Выбери любимый жанр

Болезнь Китахары - Рансмайр Кристоф - Страница 1


Перейти на страницу:
Изменить размер шрифта:

1

Кристоф РАНСМАЙР

БОЛЕЗНЬ КИТАХАРЫ

Фрэду Ротблатту

и памяти моего отца Рихарда Рансмайра

ГЛАВА 1

Пожар в океане

Черные, лежали среди бразильского января двое мертвецов. Пожар, что уже много дней бушевал в дебрях острова, оставляя за собой полосы гари, высвободил трупы из путаницы цветущих лиан и заодно испепелил одежду на их ранах, а были это двое мужчин. Они лежали под сенью каменного карниза, на расстоянии нескольких метров друг от друга, меж стеблей папоротника, в нечеловечески вывернутых позах. Красная веревка, которая связывала одного с другим, спеклась от жара.

Огонь опалил мертвецов, выжег глаза, стер черты, потом, фыркая и треща, ушел прочь, но воротился, влекомый тягой собственного жара, и плясал на рассыпающемся прахе, пока ливень не вогнал пламя в чугунно-серую золу рухнувших каресмейровых деревьев и еще дальше — в нутряную сырость стволов. Там пожар угас.

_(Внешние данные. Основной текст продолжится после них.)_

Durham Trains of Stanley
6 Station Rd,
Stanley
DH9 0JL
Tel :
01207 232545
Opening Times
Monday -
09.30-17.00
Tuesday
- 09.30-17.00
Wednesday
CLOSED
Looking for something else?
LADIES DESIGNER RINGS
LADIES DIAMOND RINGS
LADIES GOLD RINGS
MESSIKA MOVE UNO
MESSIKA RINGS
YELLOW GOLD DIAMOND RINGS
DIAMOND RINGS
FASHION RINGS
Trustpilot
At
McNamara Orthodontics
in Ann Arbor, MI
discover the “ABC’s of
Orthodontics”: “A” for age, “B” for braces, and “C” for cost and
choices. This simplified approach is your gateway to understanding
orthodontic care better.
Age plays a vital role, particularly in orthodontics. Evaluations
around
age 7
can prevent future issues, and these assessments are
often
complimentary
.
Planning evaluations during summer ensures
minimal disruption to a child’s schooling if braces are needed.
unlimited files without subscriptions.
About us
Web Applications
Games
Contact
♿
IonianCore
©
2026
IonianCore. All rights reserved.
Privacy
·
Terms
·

Так и случилось, что третий покойник в пепел не обратился. Вдали от останков мужчин, под пологом воздушных корней и колышущихся побегов, лежала женщина. Худенькое ее тело, пропитание красивых здешних птиц, было сплошь исклевано и изъедено — целый лабиринт ходов прогрызли в нем жуки, личинки, мухи; они ползали по этой обильной пище, вились вокруг, отпихивали друг друга — шуба из шелковисто поблескивающих крылышек и панцирей; праздничный пир.

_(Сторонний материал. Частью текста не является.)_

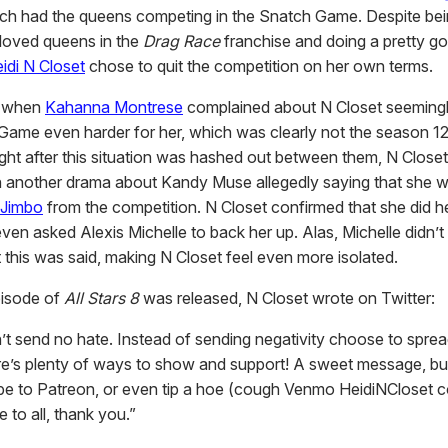
ich had the queens competing in the Snatch Game. Despite be
loved queens in the
Drag Race
franchise and doing a pretty g
idi N Closet
chose to quit the competition on her own terms.
ed when
Kahanna Montrese
complained about N Closet seeming
Game even harder for her, which was clearly not the season 12
Right after this situation was hashed out between them, N Close
n another drama about Kandy Muse allegedly saying that she 
Jimbo
from the competition. N Closet confirmed that she did he
en asked Alexis Michelle to back her up. Alas, Michelle didn’t 
 this was said, making N Closet feel even more isolated.
pisode of
All Stars 8
was released, N Closet wrote on Twitter:
’t send no hate. Instead of sending negativity choose to spre
e’s plenty of ways to show and support! A sweet message, bu
ibe to Patreon, or even tip a hoe (cough Venmo HeidiNCloset 
 to all, thank you.”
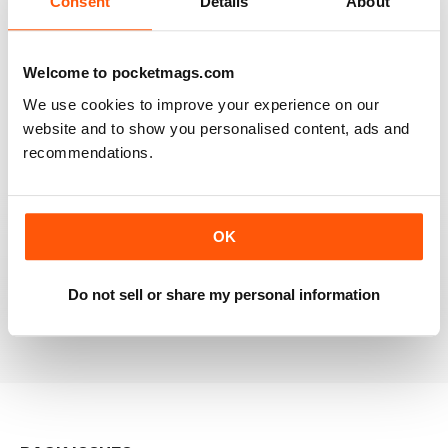
Consent
Details
About
RAILWAY MODELLER
Welcome to pocketmags.com
Good range of articles on model railway layouts,
We use cookies to improve your experience on our
information on new products and articles on how to
construct or modify items
website and to show you personalised content, ads and
recommendations.
Reviewed 26 January 2021
OK
RAILWAY MODELLER
great magazine
Do not sell or share my personal information
Reviewed 12 December 2020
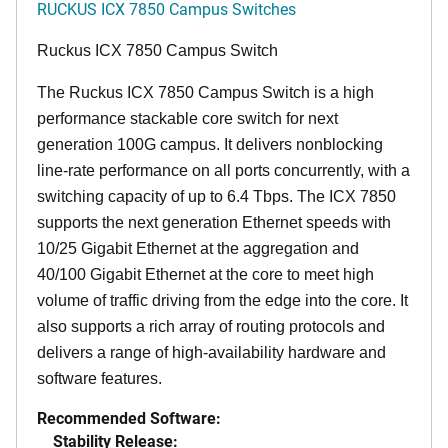
RUCKUS ICX 7850 Campus Switches
Ruckus ICX 7850 Campus Switch
The Ruckus ICX 7850 Campus Switch is a high
performance stackable core switch for next
generation 100G campus. It delivers nonblocking
line-rate performance on all ports concurrently, with a
switching capacity of up to 6.4 Tbps. The ICX 7850
supports the next generation Ethernet speeds with
10/25 Gigabit Ethernet at the aggregation and
40/100 Gigabit Ethernet at the core to meet high
volume of traffic driving from the edge into the core. It
also supports a rich array of routing protocols and
delivers a range of high-availability hardware and
software features.
Recommended Software:
Stability Release:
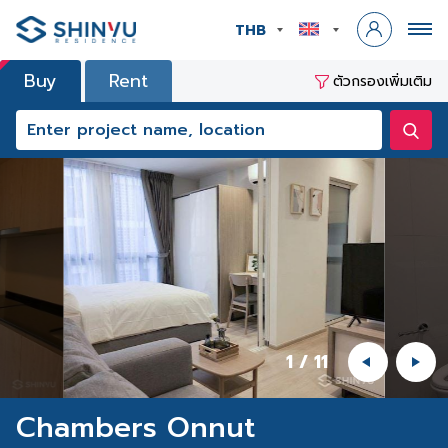
THB
Buy
Rent
ตัวกรองเพิ่มเติม
1
/
11
Chambers Onnut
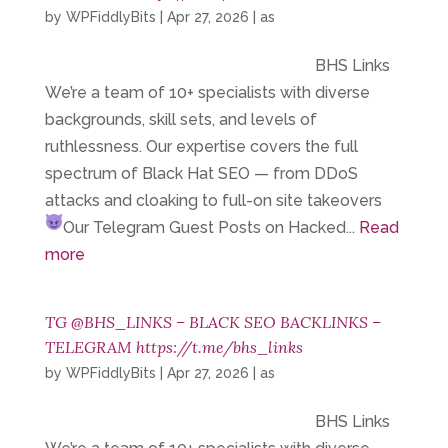
by
WPFiddlyBits
|
Apr 27, 2026
|
as
BHS Links
We’re a team of 10+ specialists with diverse
backgrounds, skill sets, and levels of
ruthlessness. Our expertise covers the full
spectrum of Black Hat SEO — from DDoS
attacks and cloaking to full-on site takeovers
Our Telegram
Guest Posts on Hacked...
Read
more
TG @BHS_LINKS – BLACK SEO BACKLINKS –
TELEGRAM https://t.me/bhs_links
by
WPFiddlyBits
|
Apr 27, 2026
|
as
BHS Links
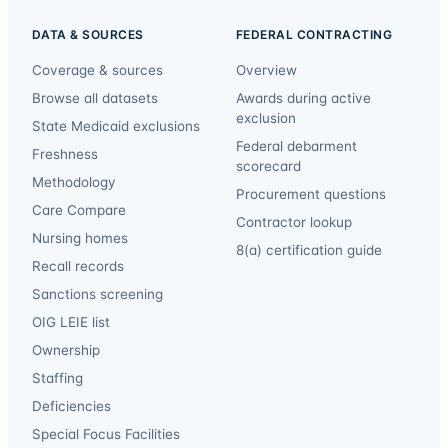
DATA & SOURCES
FEDERAL CONTRACTING
Coverage & sources
Overview
Browse all datasets
Awards during active
exclusion
State Medicaid exclusions
Federal debarment
Freshness
scorecard
Methodology
Procurement questions
Care Compare
Contractor lookup
Nursing homes
8(a) certification guide
Recall records
Sanctions screening
OIG LEIE list
Ownership
Staffing
Deficiencies
Special Focus Facilities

Пилот топографической службы, который на своем самолете с ревом кружил в ту пору над бухтой Сан-Маркус и, уходя от надвигающегося грозового фронта, вновь и вновь поворачивал к мысу Кабу-ду-Бон-Жезус, — этот пилот обратил внимание, что на скалистом острове, расположенном милях в десяти от Атлантического побережья, беспорядочно змеятся полосы гари, дымная сумасшедшая дорога сквозь джунгли. Топограф дважды прошел над пожарищем и закончил свое радиодонесение, полное треска атмосферных шумов, тем словом, что стояло на его карте под названием острова: Deserto. Необитаем.

ГЛАВА 2

Моорский крикун

Дитя войны, Беринг знал только мирное время. Всякий разговор о часе его рождения был напоминанием о том, что первый крик он издал ночью, дождливой апрельской ночью, когда Моор единственный раз подвергся бомбардировке . Случилось это незадолго до подписания перемирия, которое после войны на школьных уроках истории называли не иначе как Ораниенбургским миром .

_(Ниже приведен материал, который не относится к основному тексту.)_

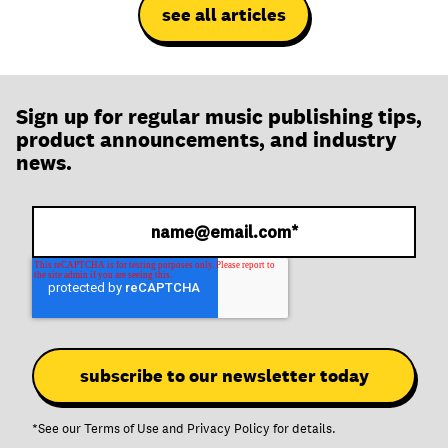
see all articles
Sign up for regular music publishing tips,
product announcements, and industry
news.
*See our
Terms of Use
and
Privacy Policy
for details.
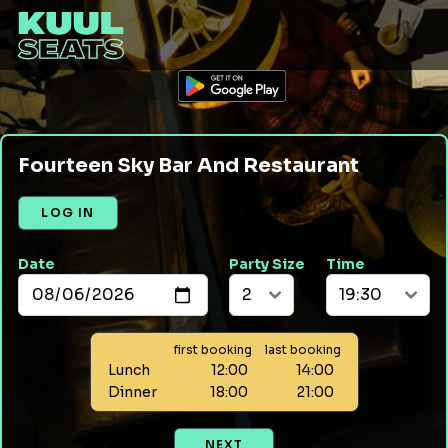
Fourteen Sky Bar And Restaurant
LOG IN
Date
Party Size
Time
first booking
last booking
Lunch
12:00
14:00
Dinner
18:00
21:00
NEXT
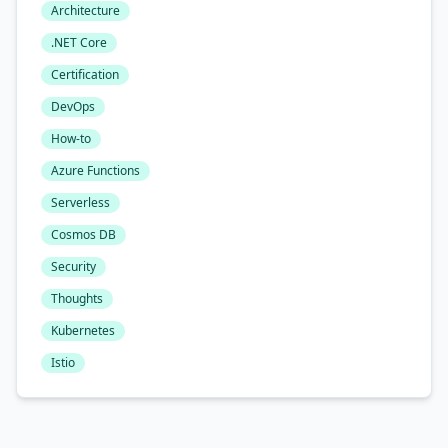
Architecture
.NET Core
Certification
DevOps
How-to
Azure Functions
Serverless
Cosmos DB
Security
Thoughts
Kubernetes
Istio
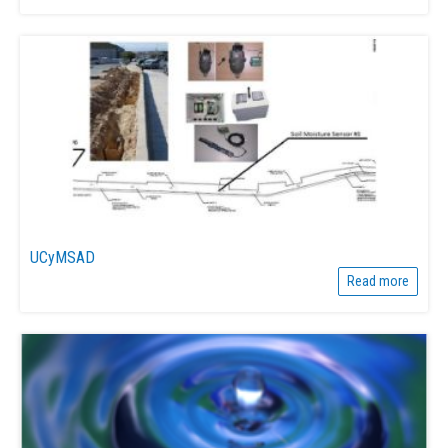
UCyMSAD
Read more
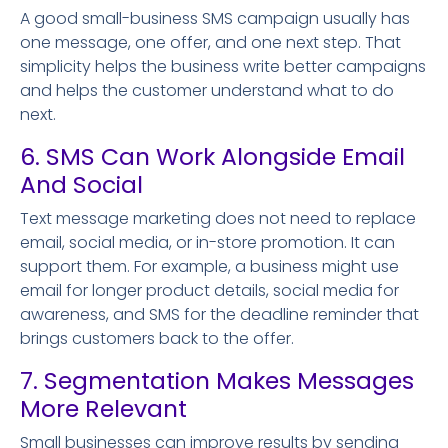
A good small-business SMS campaign usually has
one message, one offer, and one next step. That
simplicity helps the business write better campaigns
and helps the customer understand what to do
next.
6. SMS Can Work Alongside Email
And Social
Text message marketing does not need to replace
email, social media, or in-store promotion. It can
support them. For example, a business might use
email for longer product details, social media for
awareness, and SMS for the deadline reminder that
brings customers back to the offer.
7. Segmentation Makes Messages
More Relevant
Small businesses can improve results by sending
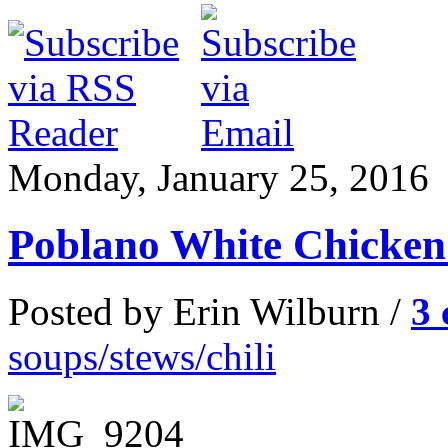
Monday, January 25, 2016
Poblano White Chicken 
Posted by Erin Wilburn /
3
soups/stews/chili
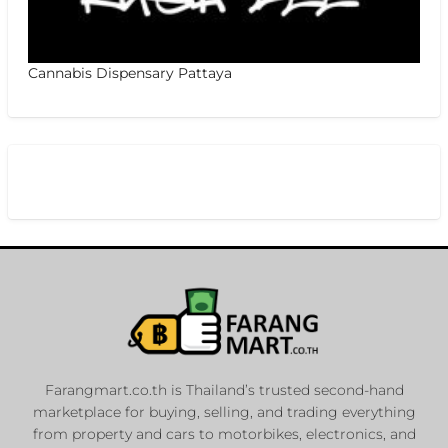
Cannabis Dispensary Pattaya
Farangmart.co.th is Thailand’s trusted second-hand
marketplace for buying, selling, and trading everything
from property and cars to motorbikes, electronics, and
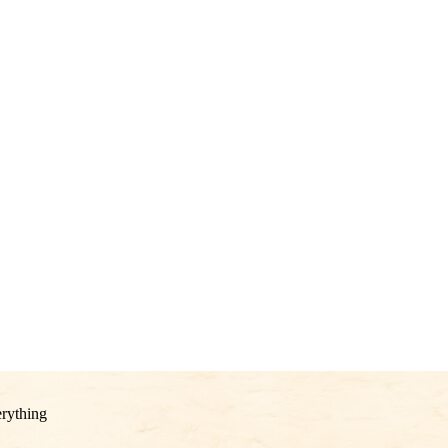
rything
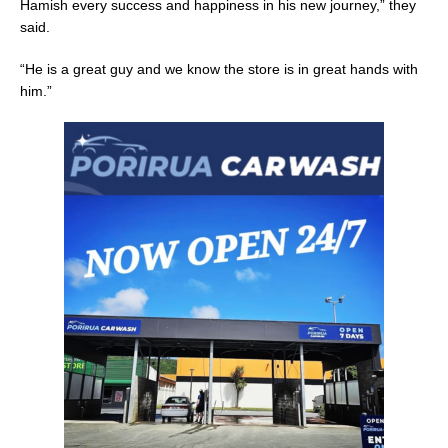
Hamish every success and happiness in his new journey,” they
said.
“He is a great guy and we know the store is in great hands with
him.”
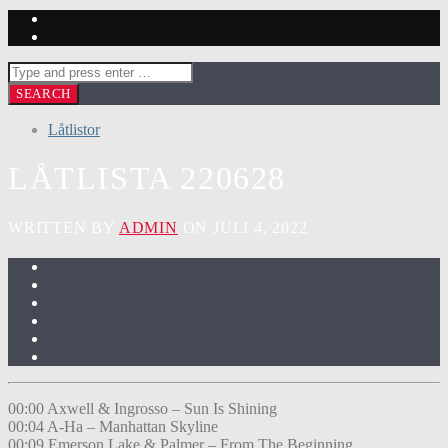
Låtlistor
LÅTLISTA 220628
WRITTEN BY
ADMIN
ON JULI 4, 2022
00:00 Axwell & Ingrosso – Sun Is Shining
00:04 A-Ha – Manhattan Skyline
00:09 Emerson Lake & Palmer – From The Beginning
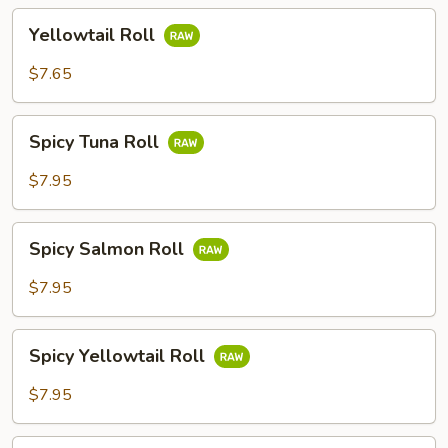
Yellowtail
Yellowtail Roll
Roll
$7.65
Spicy
Spicy Tuna Roll
Tuna
Roll
$7.95
Spicy
Spicy Salmon Roll
Salmon
Roll
$7.95
Spicy
Spicy Yellowtail Roll
Yellowtail
Roll
$7.95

Эскадра бомбардировщиков, отходившая к побережью Адриатики, сбросила тогда во тьму над Моорским озером остатки своего бомбового груза. Мать Беринга, беременная, с отечными ногами, как раз несла от подпольного мясника мешок конины. Обеими руками она прижимала к себе тяжелое, мягкое, едва-едва обескровленное мясо и невольно думала о мужнином животе — и тут у самого озера взметнулся над прибрежными платанами исполинский огненный кулак, потом еще и еще... Она бросила мешок на дорогу и, не помня себя, побежала в сторону пылающей деревни.

Адское пекло пожара — ничего подобного ему по силе она в жизни не видала — уже опалило ей брови и волосы, когда чьи-то руки вдруг схватили ее, втащили в черноту какого-то дома и дальше, в глубины подвала. Там она разрыдалась и плакала до тех пор, пока судорогой не свело горло.

Среди заплесневелых бочонков, на несколько недель раньше срока, и явился в мир ее второй сын, а мир этот словно откатился вспять, в эпоху вулканов: под багровым ночным небом земля вспыхивала дрожащими отблесками огня. Днем фосфорные облака омрачали солнце, и в каменных пустынях пещерные жители охотились на голубей, ящериц и крыс. Шел пепловый дождь. А отец Беринга, моорский кузнец, был далеко.

Спустя годы этот отец, глухой к кошмарам ночи рождения сына, будет пугать семью, расписывая страдания, каких натерпелся в войну он, он сам . И у Беринга всякий раз — и сотый, и тысячный — пересыхало горло и саднило глаза, когда он слышал, что на фронте отец, истерзанный жаждой, на двенадцатый день боев напился собственной крови. Было это в Ливийской пустыне. У перевала Хальфайях. Ударная волна бронебойного снаряда швырнула отца на каменную осыпь. И когда в этом пекле, в этой пустыне по лицу вдруг побежала красная, на удивление прохладная струйка, отец по-обезьяньи выдвинул вперед нижнюю челюсть, сложил губы ковшиком и начал втягивать в себя жидкость, сперва оторопело, с отвращением, потом все более жадно: ведь в этом источнике было его спасение. Из пустыни он вернулся с широким шрамом на лбу.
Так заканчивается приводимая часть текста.